=== EXERCISE AIM ===
Without the pictures, give the records again exactly as they appear.
#### ENTRIES PROVIDED ####
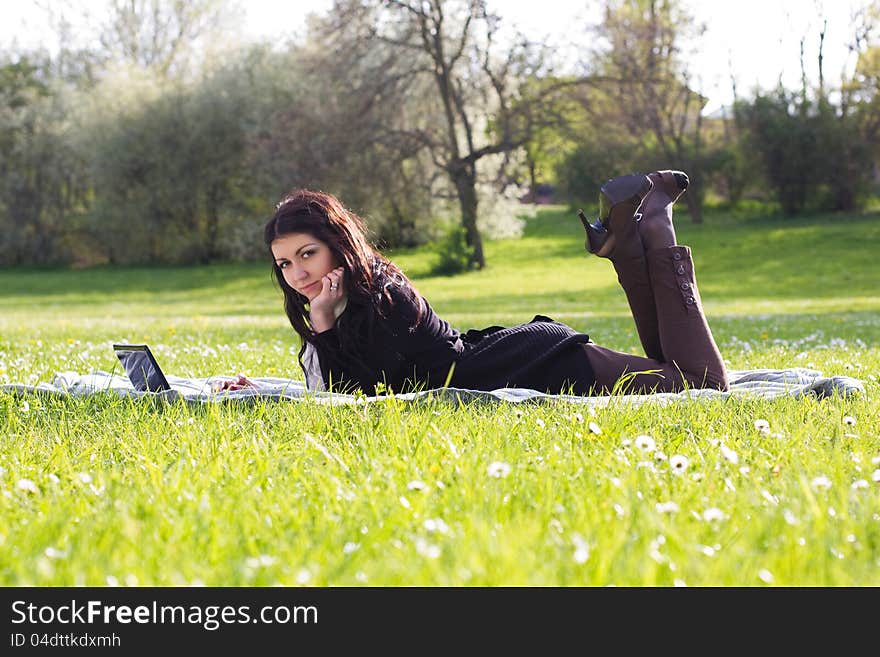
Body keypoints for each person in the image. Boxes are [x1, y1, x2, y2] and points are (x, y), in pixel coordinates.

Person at [259, 170, 728, 397]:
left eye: (307, 254)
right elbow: (334, 392)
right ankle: (627, 245)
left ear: (339, 244)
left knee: (703, 386)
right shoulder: (343, 299)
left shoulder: (381, 297)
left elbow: (357, 403)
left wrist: (322, 325)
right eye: (284, 264)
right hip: (515, 359)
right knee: (673, 371)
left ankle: (658, 224)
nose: (298, 274)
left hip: (536, 365)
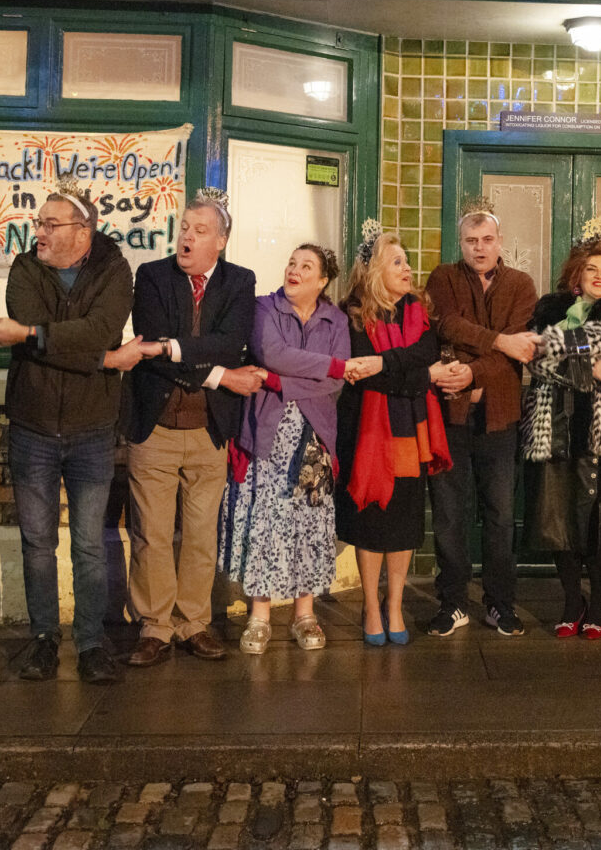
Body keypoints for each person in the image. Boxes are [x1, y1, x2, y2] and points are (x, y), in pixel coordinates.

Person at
####
=== SOLUTION FOR THIS TASK ===
Body keypoints for each person in the image. Boxes are [x1, y1, x2, y2] and points are (x, y), in pixel coordinates.

Person at [259, 170, 728, 397]:
left eye: (307, 254)
right elbow: (334, 392)
right ankle: (627, 245)
left ear: (339, 244)
left knee: (703, 386)
right shoulder: (343, 299)
left shoulder: (381, 297)
left elbow: (357, 403)
left wrist: (322, 325)
right eye: (284, 264)
right hip: (515, 359)
right knee: (673, 371)
left ankle: (658, 224)
nose: (298, 274)
left hip: (536, 365)
Body keypoints for each person in the image. Boxes are [x1, y1, x2, y2] and points are (x, y), in pixel coordinates.

Person at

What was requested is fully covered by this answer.